Anche nelle migliori produzioni, e soprattutto anche quando si fa festa, le cose non sempre posso andare come sperato; è proprio il caso del concerto dell’8 maggio al Conservatorio «Giuseppe Verdi» di Torino.
Il festeggiato, in casa dell’ Unione Musicale, è il trio Debussy. Nato nell'(ormai) lontano 1989 conta premi vinti, tour internazionali e più di un centinaio di brani in repertorio. In occasione dei suoi trent’anni di attività i tre musicisti fondatori ritornano sul palco in cui ebbe inizio la loro formazione musicale, e così la carriera. Non a caso, sostengono gli artisti stessi, è il concerto più importante della loro stagione. Eppure, ciò che doveva essere un momento di festeggiamenti, si è tramutato in un incontro con il destino un po’ spiacevole: Francesca Gosio, violoncellista del gruppo,si trova improvvisamente indisposta a causa di una perforazione del timpano. Lo annuncia Antonio Valentino, pianista, visibilmente dispiaciuto.

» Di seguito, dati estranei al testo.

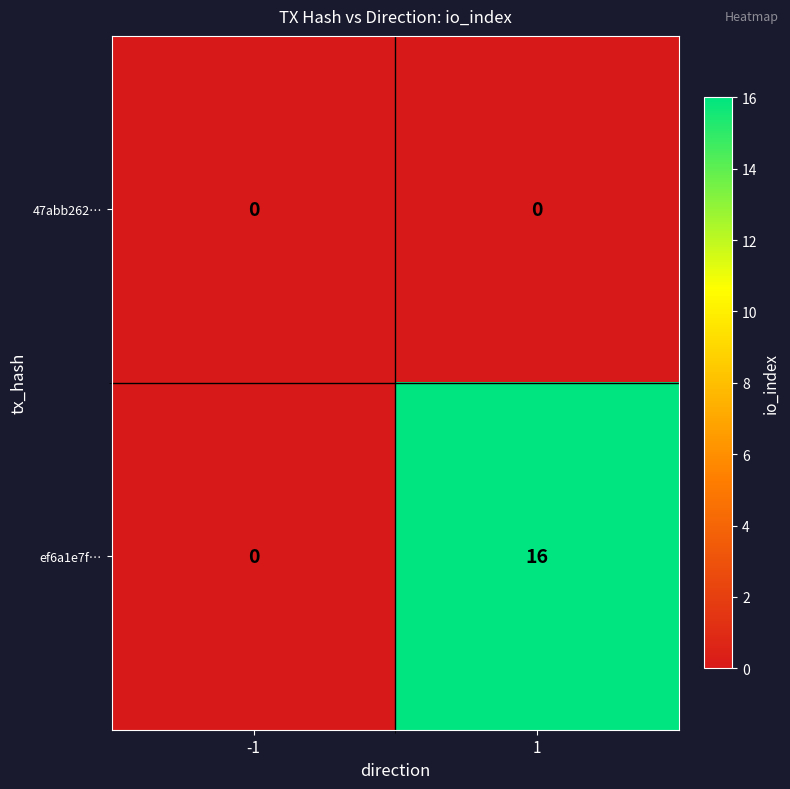

How many data points does each series have?

2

Sono proprio questi i momenti in cui professionisti di un certo calibro si distinguono dagli altri. Malgrado lo spiacevole inconveniente sia giunto solamente il giorno prima dell’esibizione, Valentino, perentorio, afferma che il concerto si terrà comunque: non vogliono privare il pubblico dello spettacolo programmato. Insomma, il trio-meno-uno non si lascia spaventare e prosegue diritto per la strada segnata. Non solo recupera l’elemento mancante, presentando Massimo Polidori, primo violoncello del Teatro alla Scala, ma ne aggiunge un altro, trasformando il trio-meno-uno in un trio-più-uno: si unisce il morbido suono della prima viola dell’accademia Nazionale di Santa Cecilia a Roma, Simone Briatore. La formazione iniziale acquista nuovo potere strumentale e diviene quartetto, in grado ora di eseguire la meravigliosa composizione di Mozart per questo ensemble: quello in sol minore, K. 478. Sono circa trenta minuti innervati da complessi dialoghi fra gli strumenti e virtuosismi che rendono alcuni momenti veramente infuocati. L’esecuzione è brillante. Ma non è tutto.
Il trio-meno-uno punta più in alto. Chiama a sé un altro musicista ancora, Daniele Carnio, contrabbasso, esperto navigatore delle maggiori orchestre italiane. Ora sono in cinque. Eseguono il quintetto “La trota” di Schubert, che prende il nome dall’omonimo Lied, trapiantato in forma di variazioni nel finale. Quaranta minuti. Il pubblico stenta a trattenersi. Qualcuno, erroneamente, batte le mani prima della fine dell’ultimo movimento. I musicisti si guardano e sorridono.
L’accordo finale non si è sentito: scrosciano gli applausi, trattenuti probabilmente già dall’inizio quando Valentino annunciava che si sarebbero esibiti ugualmente. Alcuni giovani si alzano, battono i piedi, a luci accese sono ancora tutti in sala. Alla fine si sapeva, il compleanno era il loro, ma il regalo l’abbiamo avuto noi; e cosa c’è di meglio, a una festa, di una sorpresa?